Average american spends $1500 a year in gas. so after adding $200 (probably LESS) to your electric bill for the WHOLE YEAR or less than $17 a month you would save $1285 a year in gasoline. I would save over $3000 a year in gas making a $15k car FREE in 5 years JUST in case savings.
then you get into the massive savings for maintenance and repairs (not with the volt I am talking PURE electrics only)
oh and as a side benefit you put oil out of business and help clean up the environment.
Oh and I get people all the time that say what if I want to go more than 100 miles
what if I want to tow that 6700 pound trailer.
Hmm let me think about that. Its coming to me (sorry for the sarcasm but its so stinking obvious)
YOU DRIVE THE DAMNED GAS CAR YOU ALREADY HAVE !!!!!
sure not all of us can have 2 cars but MOST of us can. so you keep your gas car for when the EV won’t do it for you. Just like the guy who has a town car CAN NOT town my 6700 pound trailer.
hell even an F150 is going to have a fight towing this trailer. I know my brother tried :-)
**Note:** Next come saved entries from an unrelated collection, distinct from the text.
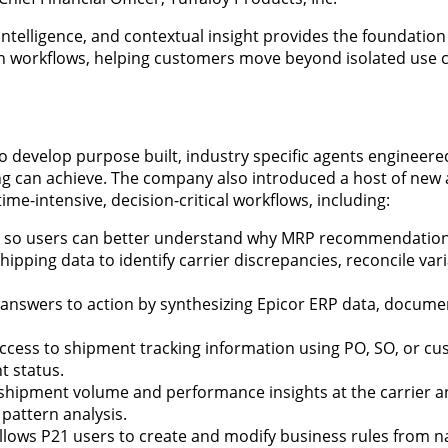
ntelligence, and contextual insight provides the foundatio
in workflows, helping customers move beyond isolated use 
o develop purpose built, industry specific agents engineered
ng can achieve. The company also introduced a host of new
e-intensive, decision-critical workflows, including:
s so users can better understand why MRP recommendatio
pping data to identify carrier discrepancies, reconcile var
answers to action by synthesizing Epicor ERP data, docume
 access to shipment tracking information using PO, SO, or c
t status.
 shipment volume and performance insights at the carrier an
 pattern analysis.
llows P21 users to create and modify business rules from n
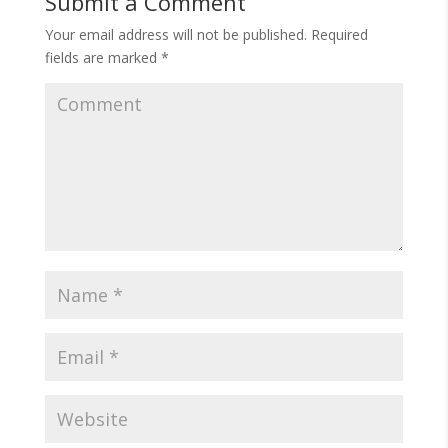
Submit a Comment
Your email address will not be published.
Required
fields are marked
*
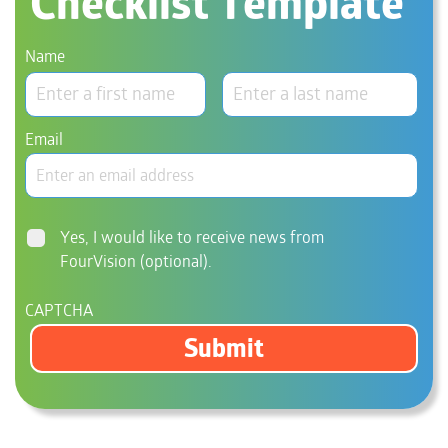
Checklist Template
Name
Email
Consent
Yes, I would like to receive news from
FourVision (optional).
CAPTCHA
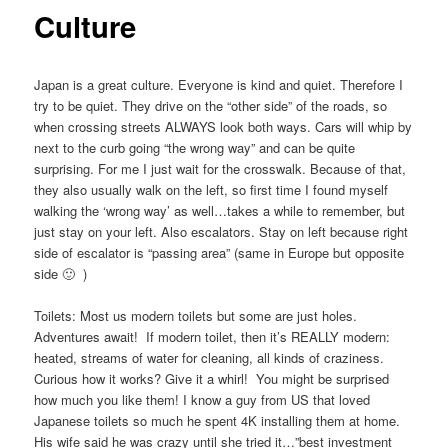
Culture
Japan is a great culture. Everyone is kind and quiet. Therefore I
try to be quiet. They drive on the “other side” of the roads, so
when crossing streets ALWAYS look both ways. Cars will whip by
next to the curb going “the wrong way” and can be quite
surprising. For me I just wait for the crosswalk. Because of that,
they also usually walk on the left, so first time I found myself
walking the ‘wrong way’ as well…takes a while to remember, but
just stay on your left. Also escalators. Stay on left because right
side of escalator is “passing area” (same in Europe but opposite
side 🙂 )
Toilets: Most us modern toilets but some are just holes.
Adventures await! If modern toilet, then it’s REALLY modern:
heated, streams of water for cleaning, all kinds of craziness.
Curious how it works? Give it a whirl! You might be surprised
how much you like them! I know a guy from US that loved
Japanese toilets so much he spent 4K installing them at home.
His wife said he was crazy until she tried it…”best investment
I can not wait till we get PROPER EV’s its going to be a while. not because its hard or the tech is not here but because the auto makers DO NOT WANT TO MAKE THEM. and Chevron is holding the NIMH patent that would make them affordable.
Electric cars by nature are CHEAPER than gas cars.
the high price is artificial.
Someone also said public transportation is the key, the wave of the future, etc….
The only good reason to ride public transport is… um… I can’t afford to own my own car and put gas in it.
That’s the only reason I would willingly sit next to a complete stranger on my way to work, and I sure as hell wouldn’t let my wife ride public transport by herself, sitting next to all the freaks out there.
And since I *can* afford to own my own car, and put gas in it most of the time, then I won’t ride public transport. That is I won’t ride public transport until Obama manages to make it to where I can’t afford to own a car, which the way he’s doing his very best to destroy the economy beyond repair, that might not be too long.
Jeez, I have other stuff to do but I keep thinking of some of the stuff ya’ll were saying and I have to respond…
Everyone’s so concerned with the distance to commute to work, and theirs is under or over 40 miles… like wow… I work about 10 miles away from where I live. 20 mile commute, right? That’s how far I go in a day, right? Hell no. Average distance I travel a day is 100 miles.
Let’s see, where does it all go… well, work, that’s 20 there. Then my best friend lives 15 miles away. I usually go over there twice a week. That’s 30 miles in a day. (They live in the opposite direction of my work.) Then if we go to a movie from their house it’s 10 miles. Then 10 back to drop them off. So that’s another 20.
So if I go to work (10m), come home to get my wife (20mi), go pick up our friend (35mi), go to a movie (45mi), drop off friend (55mi), go home (60mi). And that’s if we choose to go to the crappy movie theatre. If we decide to go to our favorite restraunt that’s a good 30 miles there. (I live in Dallas, restraunt is in Ft.Worth.)
So here’s what we’ve done before, in a single day. Work, home, friend, movie, restraunt, drop off friend, home. That’s 10, 10, 15, 10, 30, 30, 15. Or 120 miles.
That’s probably once every couple weeks we do that.
More normal is gym, home, work, home, softball practice, gym, home. 10, 10, 10, 10, 5, 15, 10.
Total = 70 miles.
You people who drive under 40 miles a day, every day, really, really, really need to get a life.
Seriously.
Tom,
Check the answer of Chris. First of all, night electricity is largely unused. Second, burning a coal to generate electricity, transferring it to your home, charging the battery and ultimately running the car, has much better efficiency than a diesel or gasoline engine. There would be higher carbon footprint of producing such a car, but definitely not more than for a mid-size SUV.
Last, but not least, speed and acceleration of an electric vehicle can be much better than that of a gasoline engine. Speaking about your mileage. It is a bit more above average, but technology will keep up with it in say 5-10 years: battery improve 8% each year and we will probably see some breakthroughs.